Effect of microstructure on the thermal conductivity of thermal barrier coating deposited by chelate-flame spraying

Abstract

To reveal the structure-property relationships of the microstructure and the thermal conductivities of the coatings, Er2O3 coatings were directly deposited on an aluminum alloy substrate without bond coating by chelate flame spraying (CFS). The thermal insulation capability, thermal conductivity, microstructure, porosity, and splats of each coating were studied as a function of thickness. The coating with a thickness of 300 μm exhibited a high ΔT value that was 43.1% higher than that of the 100 μm-thick coating deposited with the same spray conditions. The 100 μm-thick coating exhibited low thermal conductivity, which decreased from 4.56 Wm−1K−1 to 2.57 Wm −1K−1 in the semistable phase (500 °C and 600 °C); this was mainly due to its special microstructure, which contained more mesh splats and higher porosity (28.3%) than the 300 μm-thick coating.

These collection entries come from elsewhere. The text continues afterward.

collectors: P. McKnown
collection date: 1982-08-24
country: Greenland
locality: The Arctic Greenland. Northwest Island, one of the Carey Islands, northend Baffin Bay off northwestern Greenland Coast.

Moreover, the effects of the microstructure on the thermal insulation capacities of the CFS coatings were determined. The results showed that as-deposited thick coatings offered higher heat conduction in the studied temperature range (from room temperature to 600 °C) than thin coatings. To conclude, this study also provides a new test method to determine thermal conductivity and thermal insulation capacity.